提示本文 →
____

満天のゴール (小学館文庫 ふ 29-2)
満天のゴール (小学館文庫 ふ 29-2) / 感想・レビュー
piro
夫に裏切られ、小学生の一人息子・涼介と共に故郷の丹後半島に戻った奈緒。医療過疎地でナースとして働くことになった彼女が医師の三上や患者達と関わっていく姿を通じ、人生のゴールのあり方を問いかける作品でした。重い主題ですが伊根の穏やかな海がそれを和らげてくれる様。皆んなが穏やかな最期を迎えられるといいな。そして涼介が逞しくてカッコいい。彼はこれからも皆んなに勇気を与えてくれるだろうな。「誰にも救ってもらえないのなら、あなたが救う人になればいい。救われないなら救いなさい。」この言葉が心に深く残りました。
2023/04/30
カブ
夫に裏切られて10歳の子どもを連れて田舎に帰ってきた奈緒。生活のために、ペーパーだった看護師として海生病院で働き始める。医療過疎地域での医療や看護、看取りまでリアルに描ききっているこの作品は、患者一人ひとりにドラマがあり、最後まで自分らしく生きようとする姿を見せてくれる。
2023/03/31
レア
なんて素敵なタイトル(*˘︶˘*).。.:*♡本書を読めばこのタイトルの意味がわかって思わず抱きしめたくなる。最初は寛之と響子のクズっぷりにイライラしっぱなし。涼介の優しい強さに救われた。浮気、離婚、虐待、ヤングケアラー、過疎の医療問題、独居老人の訪問看護、看取り…重いテーマ満載だけど前向きな気持ちになれる読後感。文庫本での再読で巻末の石野秀岳先生と藤岡陽子さんの対談も読めてよかった。
2024/09/14
Y.yamabuki
「満天のゴール」何て素敵なタイトルなんだろうと読み始め、その意味を知ると本当にぴったりの言葉だと感動した。奈緒は夫に裏切られ、傷心を抱えて息子と故郷の丹後半島の伊根に戻って来る。そこで過去に何かを抱えている医師の三上に出会う。ペーパーナースの奈緒は、病院に職を得、三上と共に訪問診療にも赴く。そんな日々の中、彼女の気持ちに変化が…。「誰かの星になる。そんなゴールを自分もいつかできるだろうか…」ラストの奈緒の言葉が印象に残った。彼女の看護師への蟠り、三上の過去、僻地医療と考えることの多い読書だった。
2023/10/03
Walhalla
医療過疎の地域が主な舞台として描かれています。地域医療に奮闘するお医者さんや、終末期に差し掛かった患者さん、あるいは心に傷を抱えた人が多く登場しますが、藤岡陽子さんの作品は、本当に生きる力のようなものを感じます。満点ではなくても、満天の空に向かって悔いのない人生だったと思えたら良いですね。あと、物語とは直接関係はありませんが、以前(仕事で)丹後半島を訪れたことを思い出します。お漬物が苦手な私ですが、へしこを大変美味しく頂きました。

____

練習問題 →
a) 本文の「満天のゴール (小学館文庫 ふ 29-2) /」から始まり「ようとする姿を見せてくれる。」まで続く部分を、「奈緒」を「ナオ」に置き換えて更新してください。
b) 本文によると、奈緒が看護師として働き始めた病院の名前は何ですか。

データ抜粋 →
____

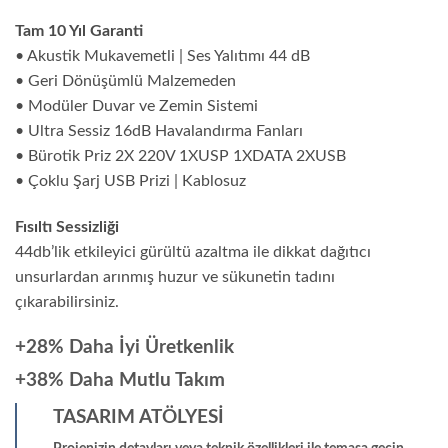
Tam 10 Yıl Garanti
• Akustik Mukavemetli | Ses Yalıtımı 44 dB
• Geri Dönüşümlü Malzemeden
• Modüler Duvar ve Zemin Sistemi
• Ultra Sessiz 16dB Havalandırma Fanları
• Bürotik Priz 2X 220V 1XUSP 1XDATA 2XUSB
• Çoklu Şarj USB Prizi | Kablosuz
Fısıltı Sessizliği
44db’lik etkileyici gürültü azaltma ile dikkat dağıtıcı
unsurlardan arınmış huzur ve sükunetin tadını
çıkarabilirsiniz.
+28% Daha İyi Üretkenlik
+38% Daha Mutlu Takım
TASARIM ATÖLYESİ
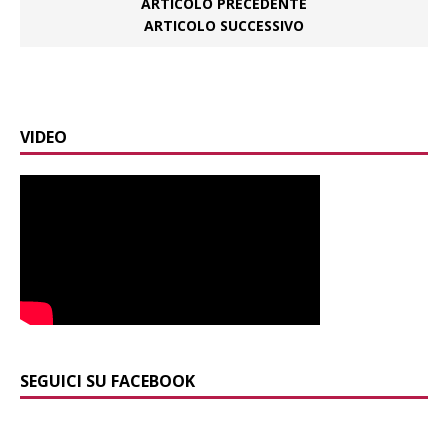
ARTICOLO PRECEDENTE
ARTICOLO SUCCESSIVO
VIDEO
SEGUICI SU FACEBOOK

____

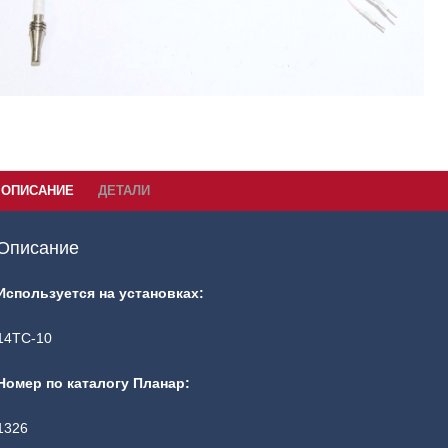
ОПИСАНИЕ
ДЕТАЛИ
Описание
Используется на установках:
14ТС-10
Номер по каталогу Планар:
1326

____

解答一覧 →
a)
満天のゴール (小学館文庫 ふ 29-2) / 感想・レビュー
piro
夫に裏切られ、小学生の一人息子・涼介と共に故郷の丹後半島に戻ったナオ。医療過疎地でナースとして働くことになった彼女が医師の三上や患者達と関わっていく姿を通じ、人生のゴールのあり方を問いかける作品でした。重い主題ですが伊根の穏やかな海がそれを和らげてくれる様。皆んなが穏やかな最期を迎えられるといいな。そして涼介が逞しくてカッコいい。彼はこれからも皆んなに勇気を与えてくれるだろうな。「誰にも救ってもらえないのなら、あなたが救う人になればいい。救われないなら救いなさい。」この言葉が心に深く残りました。
2023/04/30
カブ
夫に裏切られて10歳の子どもを連れて田舎に帰ってきたナオ。生活のために、ペーパーだった看護師として海生病院で働き始める。医療過疎地域での医療や看護、看取りまでリアルに描ききっているこの作品は、患者一人ひとりにドラマがあり、最後まで自分らしく生きようとする姿を見せてくれる。

b) 海生病院です。